- Venue: London Aquatics Centre
- Dates: 6 September 2012
- Competitors: 21 from 12 nations
- Winning time: 51.07

Medalists
- 1st place, gold medalist(s):  / André Brasil / Brazil
- 2nd place, silver medalist(s):  / Phelipe Andrews Melo Rodrigues / Brazil
- 3rd place, bronze medalist(s):  / Andrew Pasterfield / Australia

= Swimming at the 2012 Summer Paralympics – Men's 100 metre freestyle S10 =

Event at the 2012 Summer Paralympics

The men's 100m freestyle S10 event at the 2012 Summer Paralympics took place at the London Aquatics Centre on 6 September.
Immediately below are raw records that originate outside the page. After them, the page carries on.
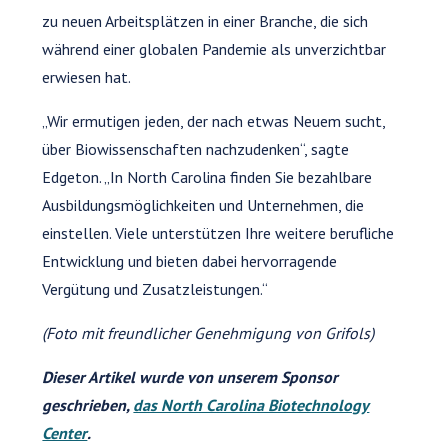
zu neuen Arbeitsplätzen in einer Branche, die sich
während einer globalen Pandemie als unverzichtbar
erwiesen hat.
„Wir ermutigen jeden, der nach etwas Neuem sucht,
über Biowissenschaften nachzudenken“, sagte
Edgeton. „In North Carolina finden Sie bezahlbare
Ausbildungsmöglichkeiten und Unternehmen, die
einstellen. Viele unterstützen Ihre weitere berufliche
Entwicklung und bieten dabei hervorragende
Vergütung und Zusatzleistungen.“
(Foto mit freundlicher Genehmigung von Grifols)
Dieser Artikel wurde von unserem Sponsor
geschrieben,
das North Carolina Biotechnology
Center
.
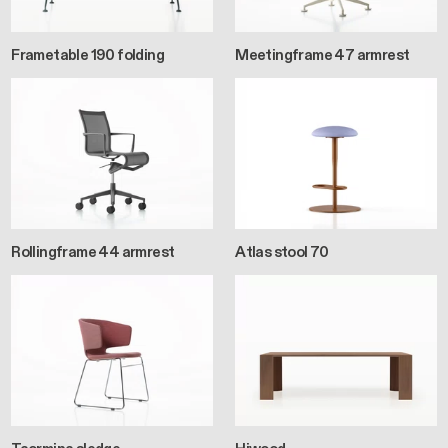
Frametable 190 folding
Meetingframe 47 armrest
Rollingframe 44 armrest
Atlas stool 70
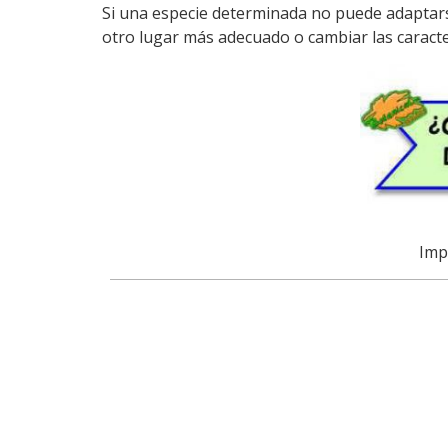
Si una especie determinada no puede adaptarse
otro lugar más adecuado o cambiar las caracter
Imp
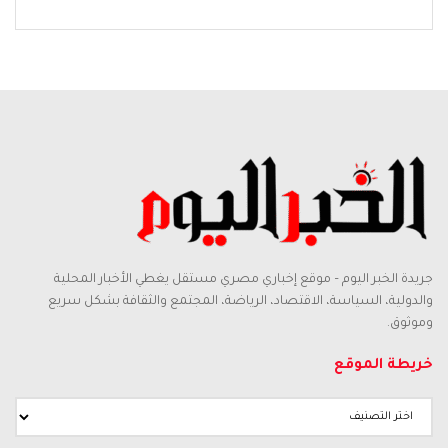
جريدة الخبر اليوم – موقع إخباري مصري مستقل يغطي الأخبار المحلية
والدولية، السياسة، الاقتصاد، الرياضة، المجتمع والثقافة بشكل سريع
وموثوق.
خريطة الموقع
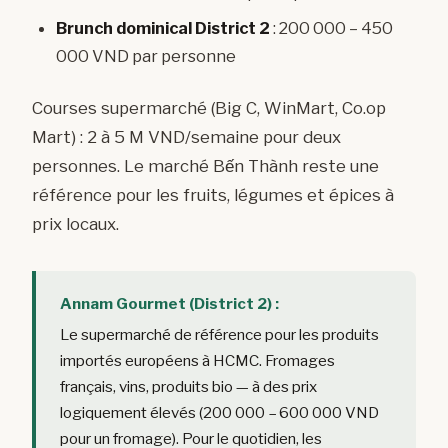
Brunch dominical District 2
: 200 000 – 450
000 VND par personne
Courses supermarché (Big C, WinMart, Co.op
Mart) : 2 à 5 M VND/semaine pour deux
personnes. Le marché Bến Thành reste une
référence pour les fruits, légumes et épices à
prix locaux.
Annam Gourmet (District 2) :
Le supermarché de référence pour les produits
importés européens à HCMC. Fromages
français, vins, produits bio — à des prix
logiquement élevés (200 000 – 600 000 VND
pour un fromage). Pour le quotidien, les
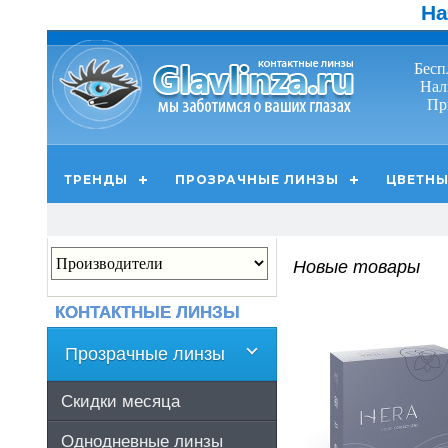
На
Бесп
Нал
Пр
ТРЕНДЫ
ПРОЗРАЧНЫЕ ЛИНЗЫ
ЦВЕТНЫ
Новые товары
КОНТАКТНЫЕ ЛИНЗЫ
Прозрачные линзы
Скидки месяца
Однодневные линзы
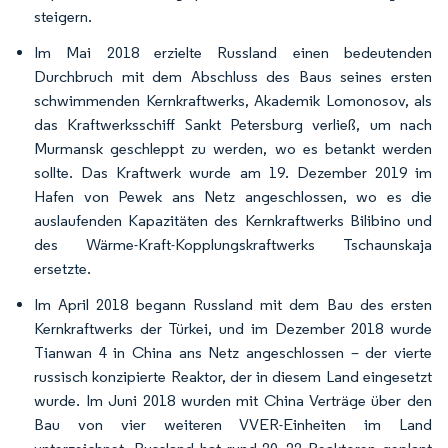
steigern.
Im Mai 2018 erzielte Russland einen bedeutenden
Durchbruch mit dem Abschluss des Baus seines ersten
schwimmenden Kernkraftwerks, Akademik Lomonosov, als
das Kraftwerksschiff Sankt Petersburg verließ, um nach
Murmansk geschleppt zu werden, wo es betankt werden
sollte. Das Kraftwerk wurde am 19. Dezember 2019 im
Hafen von Pewek ans Netz angeschlossen, wo es die
auslaufenden Kapazitäten des Kernkraftwerks Bilibino und
des Wärme-Kraft-Kopplungskraftwerks Tschaunskaja
ersetzte.
Im April 2018 begann Russland mit dem Bau des ersten
Kernkraftwerks der Türkei, und im Dezember 2018 wurde
Tianwan 4 in China ans Netz angeschlossen – der vierte
russisch konzipierte Reaktor, der in diesem Land eingesetzt
wurde. Im Juni 2018 wurden mit China Verträge über den
Bau von vier weiteren VVER-Einheiten im Land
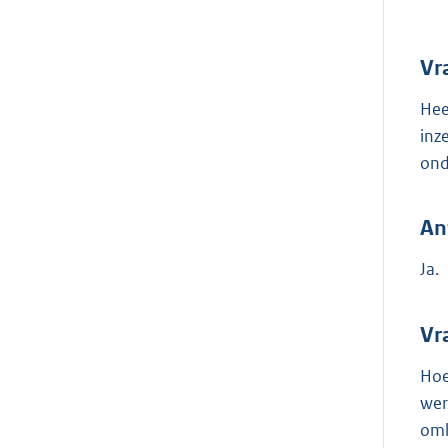
Vr
Hee
inz
ond
An
Ja.
Vr
Hoe
wer
oml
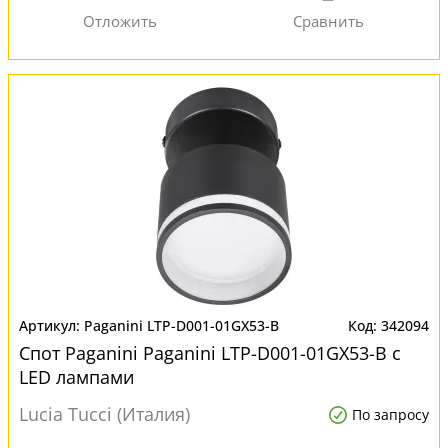
Paganini LTP-D001-01GX53-B
342094
Спот Paganini Paganini LTP-D001-01GX53-B с
LED лампами
Lucia Tucci (Италия)
По запросу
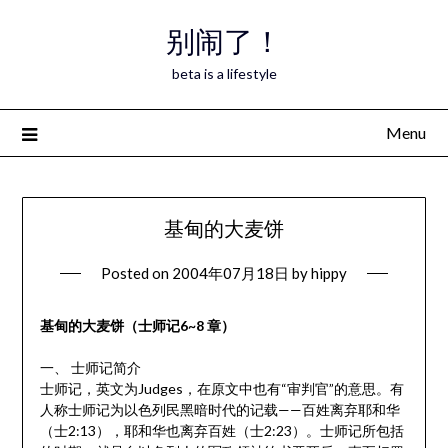
Skip
别闹了！
to
content
beta is a lifestyle
Menu
基甸的大麦饼
Posted on
2004年07月18日
by
hippy
基甸的大麦饼（士师记6~8 章）
一、 士师记简介
士师记，英文为Judges，在原文中也有“审判官”的意思。有
人称士师记为以色列民黑暗时代的记载——百姓离弃耶和华
（士2:13），耶和华也离弃百姓（士2:23）。士师记所包括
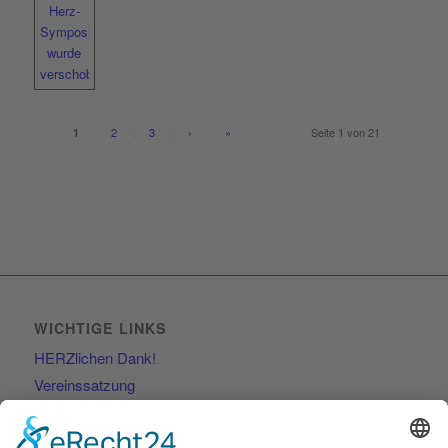
2
3
›
»
Seite 1 von 21
1
WICHTIGE LINKS
HERZlichen Dank!
Vereinssatzung
Kontakt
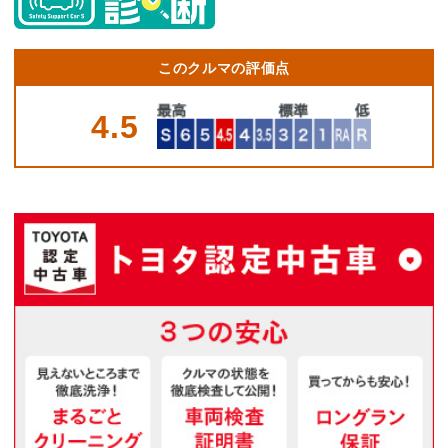
このクルマの評価点
4.5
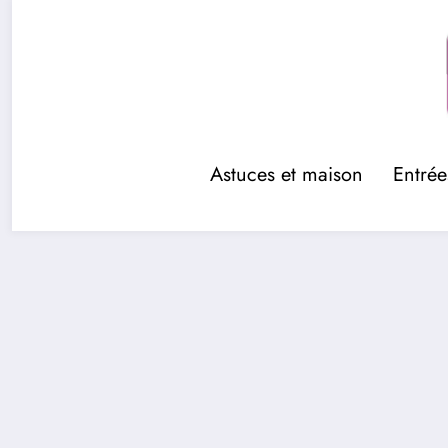
Aller
au
contenu
Astuces et maison
Entrée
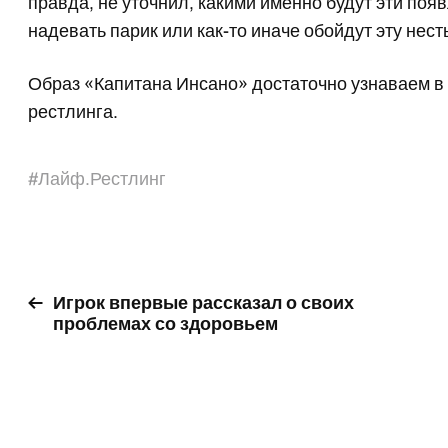
правда, не уточнил, какими именно будут эти поя
надевать парик или как-то иначе обойдут эту нест
Образ «Капитана Инсано» достаточно узнаваем в
рестлинга.
#
Лайф.Рестлинг
Игрок впервые рассказал о своих
проблемах со здоровьем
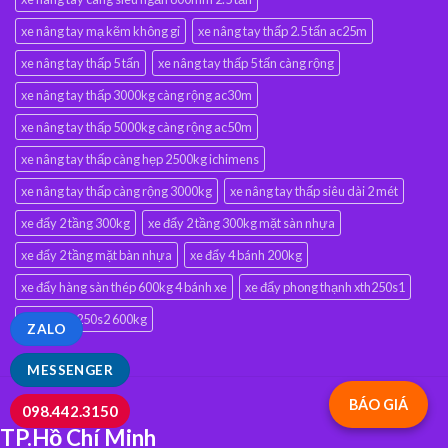
xe nâng tay mạ kẽm không gỉ
xe nâng tay thấp 2.5 tấn ac25m
xe nâng tay thấp 5 tấn
xe nâng tay thấp 5 tấn càng rộng
xe nâng tay thấp 3000kg càng rộng ac30m
xe nâng tay thấp 5000kg càng rộng ac50m
xe nâng tay thấp càng hẹp 2500kg ichimens
xe nâng tay thấp càng rộng 3000kg
xe nâng tay thấp siêu dài 2 mét
xe đẩy 2 tầng 300kg
xe đẩy 2 tầng 300kg mặt sàn nhựa
xe đẩy 2 tầng mặt bàn nhựa
xe đẩy 4 bánh 200kg
xe đẩy hàng sàn thép 600kg 4 bánh xe
xe đẩy phong thạnh xth250s1
xe đẩy xth250s2 600kg
ZALO
MESSENGER
BÁO GIÁ
098.442.3150
TP.Hồ Chí Minh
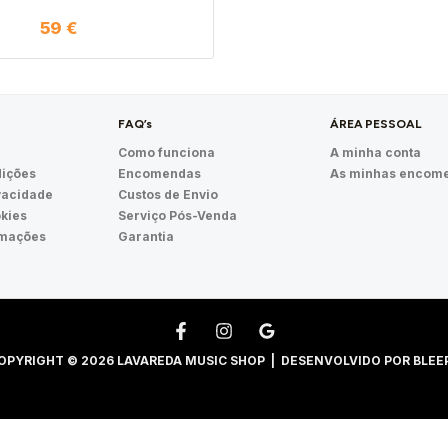
59
€
FAQ’s
ÁREA PESSOAL
Como funciona
A minha conta
ições
Encomendas
As minhas encom
ivacidade
Custos de Envio
okies
Serviço Pós-Venda
amações
Garantia
OPYRIGHT © 2026 LAVAREDA MUSIC SHOP | DESENVOLVIDO POR
BLEE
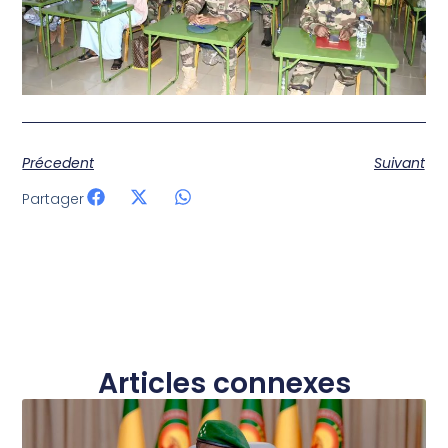
Précedent
Suivant
Partager
Articles connexes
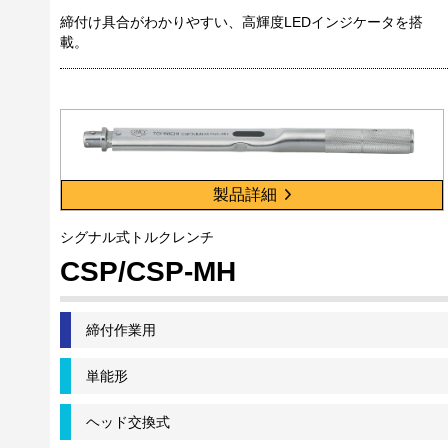
締付け具合がわかりやすい、高輝度LEDインジケータを搭
載。
製品詳細
シグナル式トルクレンチ
CSP/CSP-MH
締付作業用
単能形
ヘッド交換式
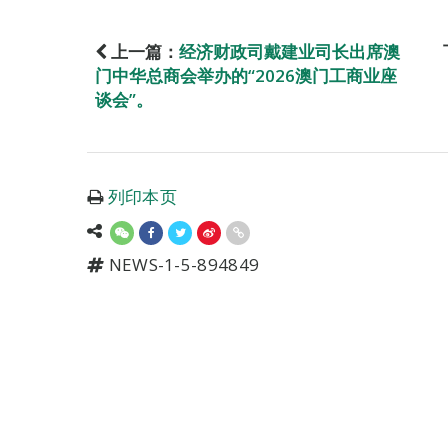
上一篇：
经济财政司戴建业司长出席澳
门中华总商会举办的“2026澳门工商业座
谈会”。
列印本页
NEWS-1-5-894849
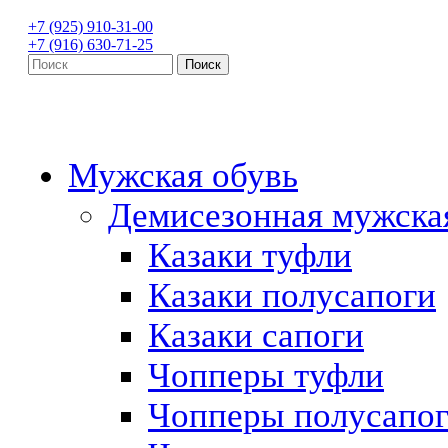
+7 (925) 910-31-00
+7 (916) 630-71-25
Мужская обувь
Демисезонная мужска
Казаки туфли
Казаки полусапоги
Казаки сапоги
Чопперы туфли
Чопперы полусапо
There were three heats; the swimmers with the eight fastest times advanced to the final.

==Results==

===Heats===
Competed from 11:33.

====Heat 1====

| Rank | Lane | Name | Nationality | Time | Notes |
|---|---|---|---|---|---|
| 1 | 4 | Benoît Huot | Canada | 54.46 | Q |
| 2 | 6 | Michael Anderson | Australia | 54.70 | Q |
| 3 | 3 | Dmitry Grigorev | Russia | 54.95 | Q |
| 4 | 5 | Robert Welbourn | Great Britain | 55.45 |  |
| 5 | 2 | Isaac Bouckley | Canada | 56.29 |  |
| 6 | 7 | Lasse Winther Andersen | Denmark | 56.99 |  |
| 7 | 1 | Shahin Izadyar | Iran | 57.91 | AS |

====Heat 2====

| Rank | Lane | Name | Nationality | Time | Notes |
|---|---|---|---|---|---|
| 1 | 4 | Phelipe Andrews Melo Rodrigues | Brazil | 53.21 | Q |
| 2 | 5 | Nathan Stein | Canada | 54.23 | Q |
| 3 | 3 | Lucas Ludwig | Germany | 55.71 |  |
| 4 | 2 | Graham Edmunds | Great Britain | 56.01 |  |
| 5 | 7 | Rick Pendleton | Australia | 56.62 |  |
| 6 | 1 | Joe Wise | United States | 56.93 |  |
| 7 | 6 | Achmat Hassiem | South Africa | 57.61 | AF |

====Heat 3====

| Rank | Lane | Name | Nationality | Time | Notes |
|---|---|---|---|---|---|
| 1 | 5 | Andrew Pasterfield | Australia | 53.01 | Q |
| 2 | 4 | André Brasil | Brazil | 53.02 | Q |
| 3 | 7 | Ian Jaryd Silverman | United States | 54.85 | Q |
| 4 | 3 | David Levecq | Spain | 55.15 |  |
| 5 | 6 | Kevin Paul | South Africa | 55.55 | AF |
| 6 | 1 | Filip Coufal | Czech Republic | 57.17 |  |
| 7 | 2 | Justin Zook | United States | 58.03 |  |

===Final===
Competed at 20:20.

| Rank | Lane | Name | Nationality | Time | Notes |
|---|---|---|---|---|---|
| 1st place, gold medalist(s) | 5 | André Brasil | Brazil | 51.07 | PR |
| 2nd place, silver medalist(s) | 3 | Phelipe Andrews Melo Rodrigues | Brazil | 52.42 |  |
| 3rd place, bronze medalist(s) | 4 | Andrew Pasterfield | Australia | 52.77 | OC |
| 4 | 2 | Benoît Huot | Canada | 53.32 |  |
| 5 | 6 | Nathan Stein | Canada | 53.59 |  |
| 6 | 8 | Dmitry Grigorev | Russia | 54.33 | EU |
| 7 | 1 | Ian Jaryd Silverman | United States | 54.68 |  |
| 8 | 7 | Michael Anderson | Australia | 54.73 |  |

Q = qualified for final. PR = Paralympic Record. EU = European Record. AS = Asian Record. AF = African Record. OC = Oceania Record.